If you are a Web developer or an IT administrator then AppFirewall feature of NetScaler can give you sound sleep at night and save you from some redundant implementation security within each application. Application Firewall by default provides following security features

  • Start URL check. Examines the URLs to which incoming requests are directed, and blocks connections to URLs that are not listed in the Start URLs list, or that a user has not reached by navigating to them from listed start URLs.
  • Cookie Consistency check. Examines cookies returned with user requests to see that they match the cookies your web servervset for that user. If a modified cookie is found, the cookie is stripped from the request before the request is forwarded to the web server.
  • Form Field Consistency check. Examines the structure of the web forms returned by users to your web server, and verifies that the structure of the web form and any default data are unchanged.
  • Buffer Overflow check. Examines requests to detect attempts to cause a buffer overflow on the web server.
  • Field Formats check. Examines the data a user returns using a web form on your web site and verifies that the data being returned for each field is valid for that field.
  • Deny URL check. Examines the URLs to which requests are directed, and blocks connections to all URLs specified in this list.

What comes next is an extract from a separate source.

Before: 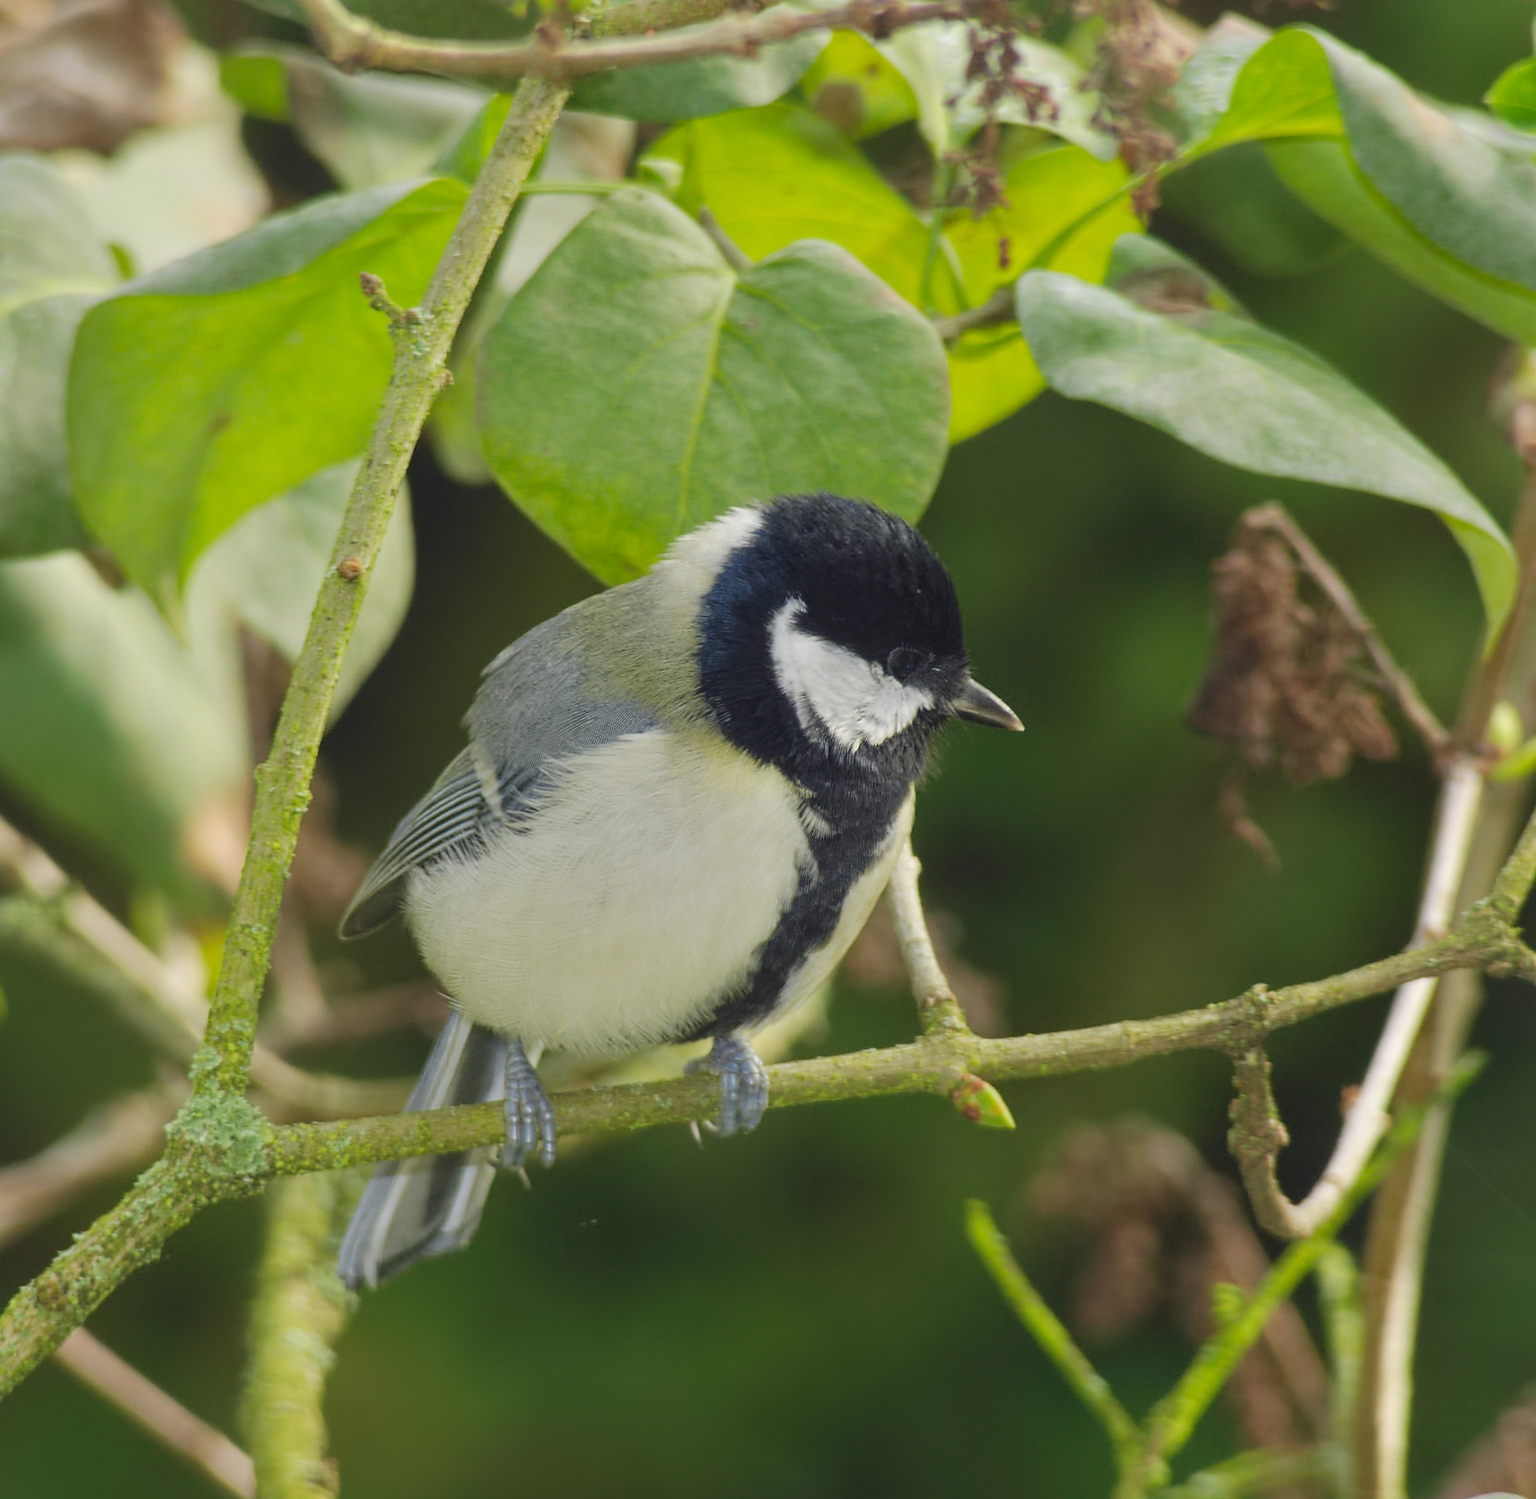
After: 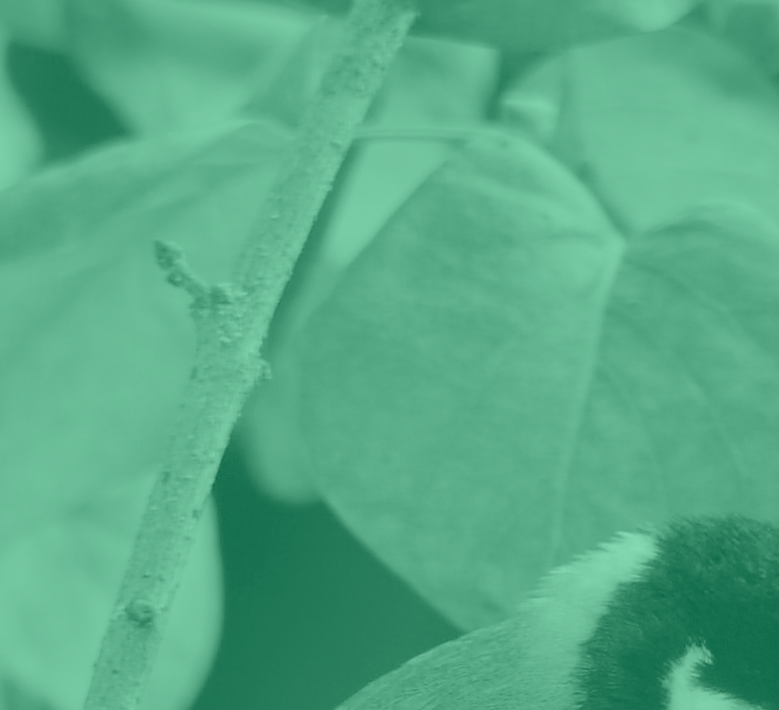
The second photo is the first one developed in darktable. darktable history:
crop: left 15.452%, top 5.459%, right 43.956%, bottom 56.62%
colorize: hue 147.6°, saturation 65%, lightness 21.64%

  • Cross-Site Scripting check. Examines requests and responses for scripts that attempt to access or modify content on a different web site than the web site where the script is located. When it finds such a script, it either renders the script harmless before forwarding it to its destination, or blocks
    the connection.
  • SQL Injection check. Examines requests that contain form field data for attempts to inject SQL commands into a back-end SQL database, and when it detects injected SQL code, either renders the injected SQL code harmless before forwarding it to the web server, or blocks the request.
  • Credit Card check. Examines web server responses, including headers, for credit card numbers. If it finds a credit card number in a response, it either removes the credit card number from the response before sending it, or blocks the response.
  • Safe Object check. Allows you to create classes of protected content, such as social security numbers, and protects them in much the same manner as it does credit cards.